Malnutrition in both its constituents – protein–energy malnutrition and micronutrient deficiencies –continues to be a major public health burden across the continent. 2015 data of FAO estimates that about 220 million people in Africa are calorie deficient. According to the executive summary of the Lancet 2013 series on maternal and child nutrition, in Africa, only small improvements in stunting are anticipated on the basis of present trends, with the number of affected children increasing from 56 to 61 million. In fact, of the 34 countries that account for 90% of the global burden of malnutrition, 22 (64%) are in Africa. Malnutrition manifests itself early in children (between 6 months and 2 years of age) and extends way into adulthood, not just impacting on individual health, but on the development prospects of entire countries.
Why? Because the diets of vulnerable populations are frequently devoid of key nutrients such as protein leading to protein–energy malnutrition; and essential micronutrients such as iron and zinc, further exacerbating the problem.
If we are to eradicate all forms of malnutrition, then we need to do more than promote diverse diets, we need to promote agricultural diversification.
These vulnerable populations not only grow their own food for the household consumption, they rely on agriculture for their livelihoods and income. Research has shown that financial constraint is one of the greatest causes of poor dietary status among marginalised communities, leading to inferior food in quantity, quality and diversity.
Agriculture needs to find a balance – to move away from its overwhelming focus on staples and focus more on integrating nutrition-rich pulses, fruits and vegetables.
If there’s one class of food that has the power to help turn the tide on malnutrition, it is pulses. Such is their importance as a primary source of protein (more than 21-26 per cent) and other essential nutrients, the UN has even declared 2016 the International Year of Pulses.
Not only are they nutritionally rich, they are already the main source of protein for many poor populations where meat, the only food higher in protein, is not an option due to increasing and erratic food prices.
Beans, for example, are a nutritionally and economically important food crop in Africa. Besides providing nutrients such as multifaceted carbohydrates, elevated proteins, dietary fibre, minerals, and vitamins, they also contain rich variety of polyphenolic compounds with prospective health benefits. Beans can thus help address stunting, anemia, and contribute in decreasing the risks of chronically degenerative diseases.
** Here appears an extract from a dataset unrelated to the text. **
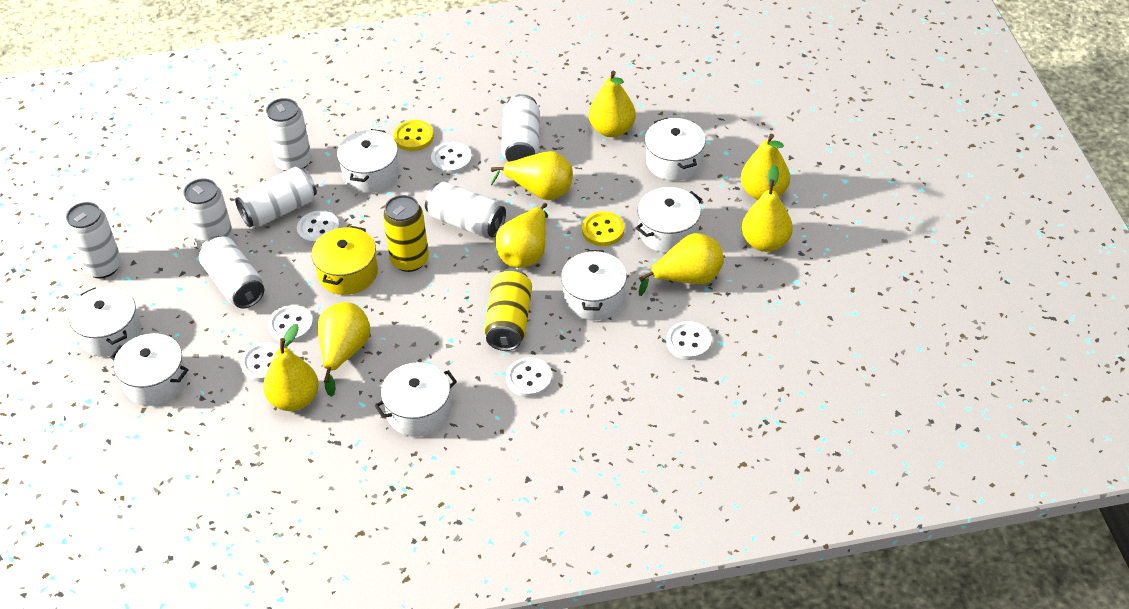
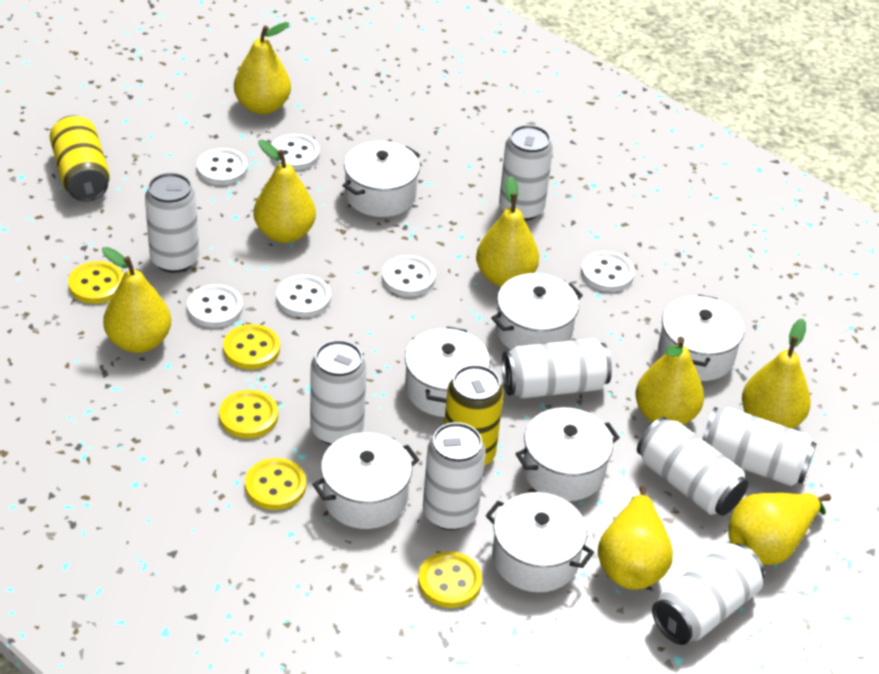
white can: 7 -> 8
yellow button: 2 -> 5
yellow pot: 1 -> 0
Another pulse, chickpea is an important pulse crop grown and consumed all over the world, especially in the Afro-Asian countries and is a good source of carbohydrate and protein. Chickpea has significant amounts of all the essential amino acids, which can be complemented by adding cereals to the daily diet. They are also rich in nutritionally important unsaturated fatty acids, and a good source of important vitamins.
In Africa we are slowly seeing the growth of these and other important pulses like cowpea, faba bean, lentil, and pigeon pea; and grain legumes like soybean and groundnut – partly due to research under the CGIAR Grain Legume Research Program, regional partners like the Pan-Africa Bean Research Alliance (PABRA) and National Agricultural Research Institutes in Africa. And partly due to forward thinking countries, such as Ethiopia and Rwanda, favouring policies that promote pulses in agriculture such as crop intensification programs, sustainable seed systems, and the prioritizing of pulses as food security crops.
If agriculture is to fulfill its fundamental responsibility to deliver nutrition there needs to be a shift in the way the world values calories above nutrition. A value that needs to seep down from global development to farmers and consumers.
The call for investments in pulse research to drive this change through improved varieties, market creation, the development of seed systems and nutrition education, among others, is loud and clear.
Perhaps in the future, the saying will be: If you haven’t eaten pulses then you haven’t eaten!